La esencia de la Justicia

En términos clásicos, la justicia consiste en dar a cada uno su derecho. Pero quien determina los derechos es el Derecho. La Ley establece un orden y luego defiende el orden establecido

En la correlación de fuerzas sociales y éticas de Nicaragua es necesario quebrantar lo que se ha impuesto como legal, a fin de instaurar lo que es verdaderamente justo, aunque sea ilegal. Los valores éticos y morales deben fundamentar las decisiones. Tradicionalmente la justicia se entiende como algo inmutable y fijo. Esto lleva a líderes políticos a utilizar el poder judicial como roca firme para sostener el poder. En esencia, la justicia tiene una condición dinámica, capaz de superar el orden vigente y ofrecer alternativas nuevas, una justicia siempre perfectible y por eso mismo abierta a nuevos horizontes: una justicia de orden superior. Por esta razón en Latinoamérica estamos en la víspera de aplicar principios legales internacionales a regímenes corruptos (i.e. Artículo 20 de la OEA a Venezuela y Nicaragua).

En términos clásicos, la justicia consiste en dar a cada uno su derecho. Pero quien determina los derechos es el Derecho. La Ley establece un orden y luego defiende el orden establecido, condenando y atacando todo aquello que tienda a vulnerarlo. En este sentido cualquier intento de obtener una “mayor” justicia podría ser penado como ilegal por ir en contra de la Ley. De esta forma la justicia legal, cerrada en sí misma se convierte en injusticia real. Por eso en Nicaragua, la verdad denunciada por los medios independientes del país llegó a ser una mentira irrefutable y penalizada. A fin de que la justicia no siga matando más inocentes, a fin de que la justicia no calle la libertad de expresión sino que tutele el bien común es preciso no solo desenmascararla sino combatirla.

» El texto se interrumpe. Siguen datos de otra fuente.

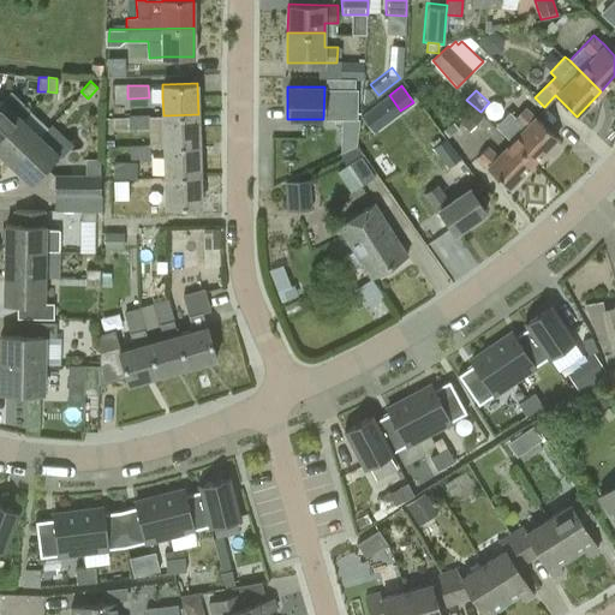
[(0,100),(0,138),(21,118),(1,99),(0,100)]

Payo Solís debió denunciar a viva voz en la Asamblea Nacional lo que escribió en un papel. Apelo al coraje moral de los demás miembros de la Corte Suprema de Justicia (CSJ), de la Asamblea Nacional, del Ejército, de la Policía y del Consejo Supremo Electoral a combatir lo legal por injusto (impuesto por una CSJ corrupta). Todos los poderes del Estado deben sublevarse para buscar una justicia “mayor”. Ellos, y todo ciudadano tienen la libertad de buscar lo legal por justo. Esto no es nada nuevo. Los derechos sancionados por la Constitución americana habían constituido en su época un motivo de rebelión contra Inglaterra. Las acciones no violentas de Gandhi y Luther King fueron asediadas violentamente como agresiones ilegales. La proclamación de los Derechos del Hombre fue una de las grandes conquistas de la Revolución Francesa. En Nicaragua exigir una justicia mayor (i.e. Estado de Derecho) es precedido por una exigencia “ilegal” a costa de la vida y encarcelamiento de muchos nicaragüenses. La esencia de la justicia no viene determinada por el sistema establecido, sino por una instancia superior a cualquier orden jurídico. Su futuro entonces queda abierto, sus metas han de ser constantemente rebasadas. Quienes dictan o “defienden” las leyes saben que están sometidos a una ley superior no escrita: la justicia posible es mayor que la justicia vigente.

El autor es ingeniero en telecomunicaciones.